Figure 2: Taux de collecte des huiles usagées en 2018 (collectées/pouvant être collectées) 22

Selon une étude récente 23 , il n’y a pas de conclusion claire quant à la nécessité d’une REP ou d’autres systèmes de collecte formalisés (par exemple des systèmes de consigne) pour garantir des taux de collecte élevés. Il semble toutefois évident que deux facteurs principaux déterminent les performances de la collecte des huiles usagées:

·le coût/bénéfice pour les détenteurs de déchets: si le détenteur des déchets est payé pour les huiles usagées, les taux de collecte augmentent;

·la volonté des détenteurs de déchets de gérer leurs déchets de manière légale: cela dépend fortement de la sensibilisation des détenteurs et de l’application de la législation par les États membres.

Par conséquent, les taux de collecte sont élevés lorsque la collecte est rentable, c’est-à-dire lorsque les détenteurs de déchets reçoivent de l’argent pour leurs déchets, que la collecte est gratuite ou qu’ils sont prêts à payer le prix du marché pour la gestion de leurs déchets. Les zones géographiques où le coût dépasse la volonté de payer peuvent ne pas être desservies, ce qui peut entraîner une gestion illégale. En fin de compte, les caractéristiques du système d’incitation semblent avoir plus d’influence sur les taux de collecte que l’existence ou non d’une REP.

---

--- CONSIGNE ---
Recopiez à l'identique le passage de l'extrait sur la collecte des huiles usagées qui va de « Selon une étude » jusqu'à « les États membres. » inclus.

--- DONNÉES SOURCES ---
---

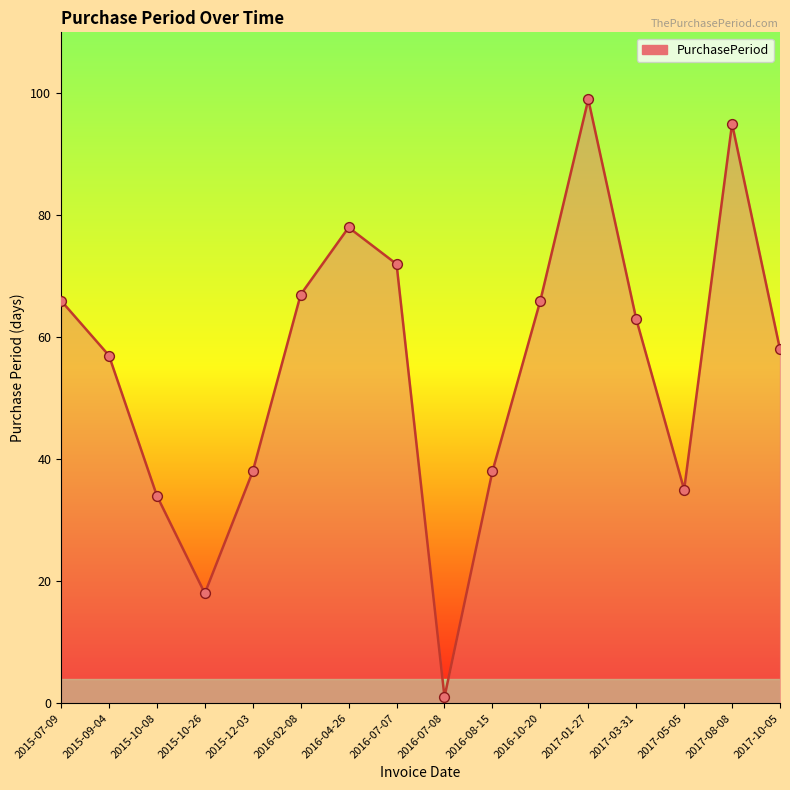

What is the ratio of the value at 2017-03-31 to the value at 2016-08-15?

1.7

---

--- RÉPONSE ATTENDUE ---
Selon une étude récente 23 , il n’y a pas de conclusion claire quant à la nécessité d’une REP ou d’autres systèmes de collecte formalisés (par exemple des systèmes de consigne) pour garantir des taux de collecte élevés. Il semble toutefois évident que deux facteurs principaux déterminent les performances de la collecte des huiles usagées:

·le coût/bénéfice pour les détenteurs de déchets: si le détenteur des déchets est payé pour les huiles usagées, les taux de collecte augmentent;

·la volonté des détenteurs de déchets de gérer leurs déchets de manière légale: cela dépend fortement de la sensibilisation des détenteurs et de l’application de la législation par les États membres.